Quando gli agenti sono arrivati e se lo sono portato via, la gente del villaggio prima ha detto di non averlo mai notato e subito dopo ha cominciato a insultare i poliziotti. Per i serbi, caschi il mondo, Mladic non è l’uomo che ha assediato Sarajevo ma colui che impedì ai «mujaheddini» di conquistare la Bosnia, non il generale che rese possibile il genocidio di Srebrenica ma quello che vendicò l’eliminazione di tremila contadini serbi eliminati in tre anni nella medesima area.

A Belgrado oggi il tripudio è tutto del governo e della tv di Stato, la città resta distaccata, pensa a come uscire da una crisi economica devastante. I soli commenti che si possano cogliere riguardano la fine così povera di una latitanza che pure aveva pesato tanto sui destini della nazione.

Quel vecchio in carcere adesso per la Serbia significa Europa, prestiti, sviluppo, futuro, «la chiusura di un capitolo della storia nazionale», come ha detto il presidente Tadic dando la notizia al mondo, ma la gente comune non festeggia. E neppure il trionfo dei servizi di sicurezza potrà essere completo fino a quando Mladic sarà fisicamente in Serbia, la sua figura è così ingombrante che subito si era sparsa la voce di un suo immediato trasferimento all’Aja, invece per almeno una settimana il vecchio Ratko starà qui, in una prigione che le autorità evitano di specificare per impedire che nazionalisti e «hooligans» vadano a protestare lì davanti.
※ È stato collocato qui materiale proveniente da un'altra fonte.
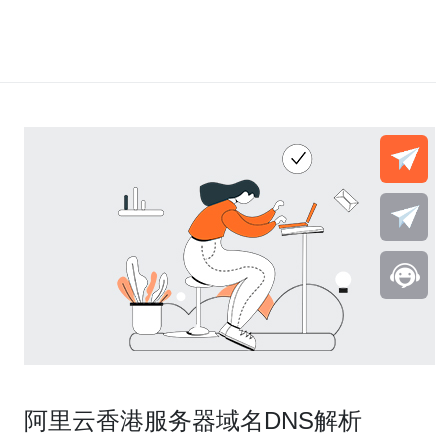
阿里云香港服务器域名DNS解析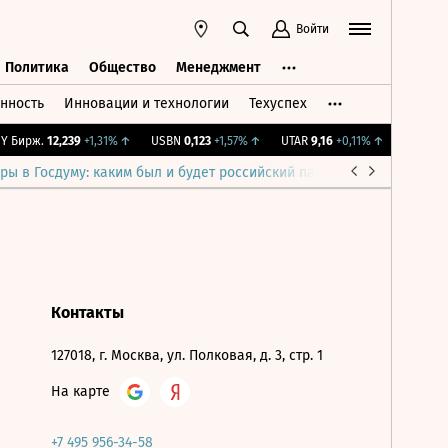
Войти
Политика
Общество
Менеджмент
нность
Инновации и технологии
Техуспех
ть
Политика
Общество
Менеджмент
 Бирж.
12,239
+1,31%
↑
USBN
0,123
+1,57%
↑
UTAR
9,16
+0,11%
↑
IMOEX
2 
ры в Госдуму: каким был и будет российский парламент
Война н
Контакты
127018, г. Москва, ул. Полковая, д. 3, стр. 1
На карте
+7 495 956-34-58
Nel frattempo, tanto per stare sul sicuro, il capo della polizia ha vietato qualsiasi manifestazione a Belgrado.

Già, nazionalisti e «hooligans»: gli ultimi serbi che si fossero pubblicamente schierati in favore di Ratko Mladic era gente di questo tipo e le sue gesta ormai erano diventate tema di cori da stadio. Ma per molti anni non era stato così, quando nel 2000 il generale aveva deciso di eclissarsi a dargli una mano erano stati in molti. Escluso Milosevic, che aveva già le sue gatte da pelare, tutta una pletora di preti e generali erano stati pronti ad accoglierlo, ospitarlo, curarlo.
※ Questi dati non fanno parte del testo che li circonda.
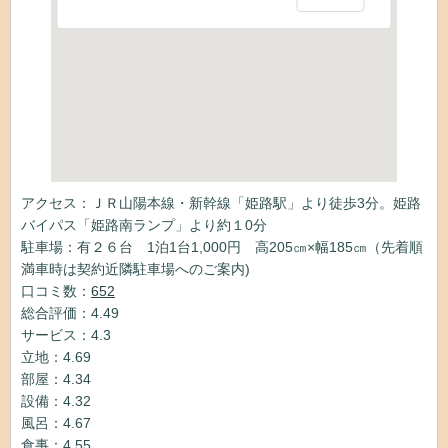
アクセス：ＪＲ山陽本線・新幹線「姫路駅」より徒歩3分。姫路
バイパス「姫路南ランプ」より約１0分
駐車場：有２６台 1泊1台1,000円 高205㎝×幅185㎝（先着順
満車時は契約近隣駐車場へのご案内)
口コミ数：
652
総合評価：4.49
サービス：4.3
立地：4.69
部屋：4.34
設備：4.32
風呂：4.67
食事：4.55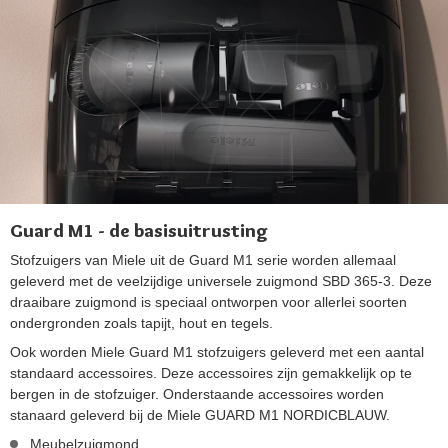
Guard M1 - de basisuitrusting
Stofzuigers van Miele uit de Guard M1 serie worden allemaal
geleverd met de veelzijdige universele zuigmond SBD 365-3. Deze
draaibare zuigmond is speciaal ontworpen voor allerlei soorten
ondergronden zoals tapijt, hout en tegels.
Ook worden Miele Guard M1 stofzuigers geleverd met een aantal
standaard accessoires. Deze accessoires zijn gemakkelijk op te
bergen in de stofzuiger. Onderstaande accessoires worden
stanaard geleverd bij de Miele GUARD M1 NORDICBLAUW.
Meubelzuigmond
Dieci giorni (non dieci anni) fa il Metropolita del Litorale, Amphilohje, autorevole esponente del Sinodo serbo, ha dichiarato in un dibattito: «Certo che ho ospitato Radovan Karadzic durante la sua latitanza, e se avessi potuto farlo avrei accolto anche Mladic». Moltissimi altri si erano dati da fare senza sbandierarlo: per esempio, i medici e qualche primario del «Vma», l’ospedale militare di Belgrado, il più attrezzato della città».

Nel maggio scorso la moglie del generale, Bosilka, melanconicamente rimasta nella casa di periferia che i servizi speciali continuavano a perquisire, era andata in tribunale per chiedere una dichiarazione di morte presunta. «Mio marito era ammalato già undici anni fa - aveva detto - era iperteso, abbisognava di cure continue. Non avendone più avuta notizia credo che sia morto». Se non proprio morto, il generale c’era andato molto vicino. Il braccio paralizzato è testimonianza di un’ictus che lo ha colto alcuni anni fa e di cui paradossalmente tutti sapevano, perfino i tassisti della capitale. C’è stato chi lo ha curato, sicuramente in un ospedale, e qualcuno deve anche aver seguito la sua riabilitazione, almeno in parte. Il tam-tam nazionale continuava imperterrito a diffondere notizie sulla salute del latitante più importante del mondo eppure in un Paese popolato di servizi segreti nessuno riusciva a individuarlo.